The 39 new light and medium duty vehicles represent an expansion of Ryders 300 plus heavy duty natural gas vehicle fleet. Ryder became the first outsourced fleet provider to offer heavy duty natural gas vehicles for the leasing and rental industry through a groundbreaking natural gas vehicle project with San Bernardino Associated Governments (SANBAG) in Southern California.

Not only does the expansion of Ryder's fleet put the question of fuel emissions at the forefront of the sector as a whole, it also demonstrates how Ryder could reduce its fuel-related costs on a quarter-over-quarter and year-over-year basis.

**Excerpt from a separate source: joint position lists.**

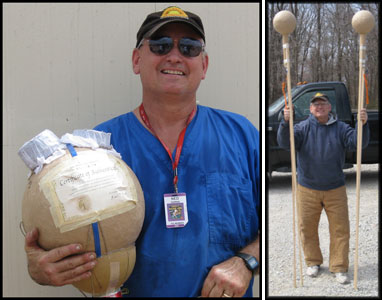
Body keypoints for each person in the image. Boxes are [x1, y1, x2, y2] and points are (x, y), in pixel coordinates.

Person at [24, 6, 260, 297]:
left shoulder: (242, 135)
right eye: (160, 45)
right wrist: (39, 267)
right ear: (137, 60)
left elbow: (273, 227)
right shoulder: (96, 150)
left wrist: (247, 260)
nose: (175, 56)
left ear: (205, 65)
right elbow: (60, 237)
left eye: (189, 47)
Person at [277, 92, 369, 284]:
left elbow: (358, 143)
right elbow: (286, 143)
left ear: (329, 108)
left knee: (340, 229)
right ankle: (313, 262)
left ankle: (339, 267)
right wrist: (285, 122)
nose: (319, 106)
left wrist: (363, 125)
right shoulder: (302, 128)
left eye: (323, 103)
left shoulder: (341, 128)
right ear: (310, 109)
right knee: (307, 228)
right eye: (315, 104)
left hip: (335, 188)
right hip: (307, 188)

Robert Sanchez, chairman and CEO of Ryder, recently noted that the company's "natural gas vehicle program in California is also a model of public/private collaboration that is helping to develop a long-term and sustainable growth trajectory for cleaner, cheaper, and cost-effective natural gas." If the California-based initiative is a successful one, and I truly believe it will be, investors may in fact see similar types of roll-outs in various other regions throughout the country.

Recent Dividend Behavior

Since May 19, 2011, Ryder System has increased its quarterly distribution three times over the last 10 payable quarters (including the upcoming payout on Sept. 20). From an income perspective, the company's forward yield of 2.24% ($1.36) coupled with a payout ratio of 29.00% could make this particular stock a very viable income option for long-term investors in search of a moderate-yielding play in the renting and leasing sector.

Conclusion

When it comes to those who may be looking to establish a position in Ryder System, I'd continue to keep a watchful eye on not only the company's dividend behavior over the next 12-24 months, but also any growth directly related to company's expansion of its natural gas powered fleet.